Manchester United come unstuck trying to play football – here’s the data that proves it

Andre Onana distributes the ball against Manchester City
Andre Onana's distribution changed after half-time in the Manchester derby - Ash Allen/Shutterstock

Erik ten Hag spoke before Sunday’s derby about his set-up causing “confusion” for Manchester City, and confusion was an apt word when it came to evaluating Manchester United’s performance at the Etihad.

In one respect, United’s approach kept the contest vaguely competitive while Marcus Rashford’s outstanding goal brought a sense of jeopardy to City’s afternoon. In other respects – territorial, statistical and technical – City’s superiority was demonstrated starkly.

This reflected pre-match expectations, and United were missing key players such as Rasmus Hojlund, Mason Mount, Luke Shaw and Lisandro Martinez. Ten Hag had to turn to a threadbare bench in the second half, although the hapless Antony and Sofyan Amrabat were signed on his watch. Rashford’s wondergoal also came in the eighth minute, conditioning an attack vs defence scenario which is important context when assessing the game’s data.

United’s teamsheet suggested they might deploy a narrow midfield diamond of Kobbie Mainoo, Casemiro, Bruno Fernandes and Scott McTominay behind a front two of Garnacho and Rashford. United had only used this system once before this season, and it was quickly figured out by Brighton in their 3-1 victory last September.

Ten Hag decided against the diamond, perhaps wisely given how wide City make the pitch when they build play. Instead, United resembled a 4-4-2 on the occasions they tentatively pressed higher up the pitch, with Fernandes and McTominay more advanced than Rashford and Garnacho who were stationed deeper in wide midfield. When City had settled possession higher up the pitch, McTominay would drop to bolster United’s midfield in a defensive 4-5-1.

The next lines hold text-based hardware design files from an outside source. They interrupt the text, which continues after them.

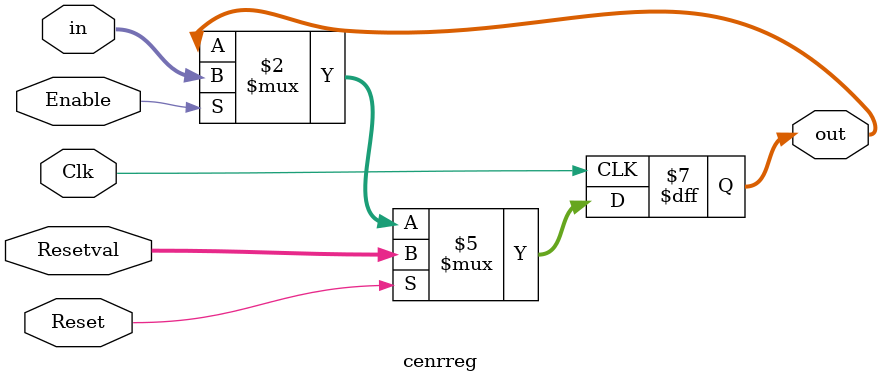
<source format=v>
`timescale 1ns / 1ps


module cenrreg(out, in, Enable, Reset, Resetval, Clk);
    parameter width = 8;
    output [width-1:0] out;
    reg [width-1:0] out;
    input [width-1:0] in;
    input Enable;
    input Reset;
    input [width-1:0] Resetval;
    input Clk;
  
    always @(posedge Clk)
    begin
    if (Reset)
        out <= Resetval;
    else if (Enable)
     out <= in;
  end
endmodule

</source>
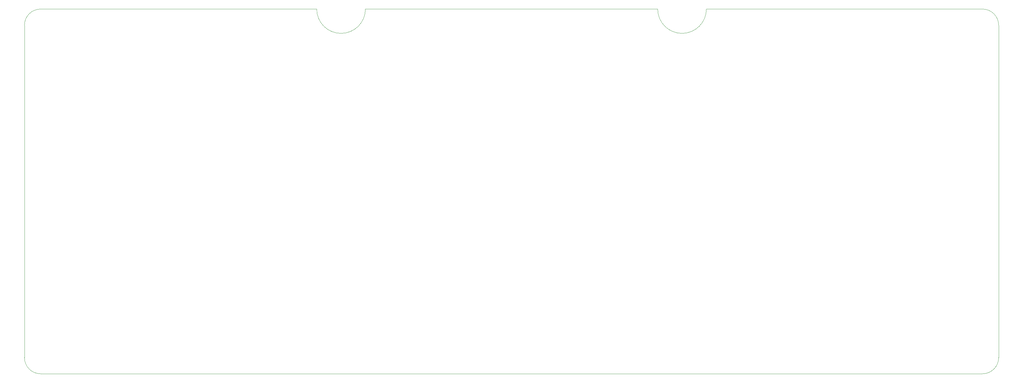
<source format=gm1>
G04 #@! TF.GenerationSoftware,KiCad,Pcbnew,5.1.8*
G04 #@! TF.CreationDate,2020-11-23T09:17:22-05:00*
G04 #@! TF.ProjectId,unix60pcb,756e6978-3630-4706-9362-2e6b69636164,rev?*
G04 #@! TF.SameCoordinates,Original*
G04 #@! TF.FileFunction,Profile,NP*
%FSLAX46Y46*%
G04 Gerber Fmt 4.6, Leading zero omitted, Abs format (unit mm)*
G04 Created by KiCad (PCBNEW 5.1.8) date 2020-11-23 09:17:22*
%MOMM*%
%LPD*%
G01*
G04 APERTURE LIST*
G04 #@! TA.AperFunction,Profile*
%ADD10C,0.050000*%
G04 #@! TD*
G04 APERTURE END LIST*
D10*
X97631250Y-2381250D02*
X16668750Y-2381250D01*
X211931250Y-2381250D02*
X292893750Y-2381250D01*
X111918750Y-2381250D02*
X197643750Y-2381250D01*
X111918750Y-2381250D02*
G75*
G02*
X97631250Y-2381250I-7143750J0D01*
G01*
X211931250Y-2381250D02*
G75*
G02*
X197643750Y-2381250I-7143750J0D01*
G01*
X11906250Y-7143750D02*
G75*
G02*
X16668750Y-2381250I4762500J0D01*
G01*
X292893750Y-2381250D02*
G75*
G02*
X297656250Y-7143750I0J-4762500D01*
G01*
X11906250Y-7143750D02*
X11906250Y-104775000D01*
X297656250Y-7143750D02*
X297656250Y-104775000D01*
X292893750Y-109537500D02*
X16668750Y-109537500D01*
X16668750Y-109537500D02*
G75*
G02*
X11906250Y-104775000I0J4762500D01*
G01*
X297656250Y-104775000D02*
G75*
G02*
X292893750Y-109537500I-4762500J0D01*
G01*
M02*

</source>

Despite United defending in numbers, City amassed penalty-box touches in the first half

Man City's penalty box touches against Man Utd
Man City's penalty box touches against Man Utd

Ten Hag revealed as much in his pre-match interview when he said United would use “opposite movements”, which is coaching-speak for one player dropping deep and another moving forward in tandem.

“Sometimes you want to overload that midfield by dropping players, by opposite movement to create a little bit of confusion there and to get an extra player there that we can use for overloads, and also runs behind,” Ten Hag said.

For Rashford’s goal, it was Fernandes who challenged Ruben Dias for André Onana’s long kick forward, before setting the ball back for Rashford to arrive late and shoot. A reversal of their expected roles. Shortly afterwards, McTominay was free after spotting a gap in the City defence and Rashford missed a decent opportunity on the volley. Rashford also stumbled when he looked to be clean through from the halfway line, in another promising early attack for United.

Two problems emerged though: an inability to move up the pitch, and City working the ball into dangerous positions despite the number of red shirts behind the ball. Ten Hag’s use of Rashford and Garnacho was a factor in both, with United’s fastest attackers unable to spring from the demanding roles asked of them. Their defensive deficiencies also allowed City to make passes from outside United’s shape to the inside. Erling Haaland’s missed sitter came from Rodri finding space in Garnacho’s shadow.

United were compact from front to back but not from right to left

Rodri movement before Erling Haaland chance
Rodri movement before Erling Haaland chance

After half-time, United did at least try to keep the ball and work their way up the pitch rather than kick it away. Onana’s pass selection demonstrated this change in approach after the break, showing far more of a willingness to pass short and generally to his left. One pass through to Casemiro in the 52nd minute started United’s longest spell of possession.

When United did break through City’s press, their forwards failed to make the ball stick against City’s defence. Rashford was brushed aside easily on a couple of occasions as moves fizzled out. With Onana’s passing to the left, the absence of Shaw and Martinez was keenly felt. Jonny Evans and makeshift left-back Victor Lindelof were unable to open up and play down the line towards Rashford, as Shaw and Martinez may have done. Haaland’s goal which made the game safe came from Amrabat being caught receiving the ball on the edge of his box, a symptom of his technical limitations.

These are meagre rewards, but Onana’s short distribution was at least one layer of the philosophy United thought Ten Hag would bring to Old Trafford. The next links in the chain remain absent for United, though. If only every player wanted the ball as much as their goalkeeper.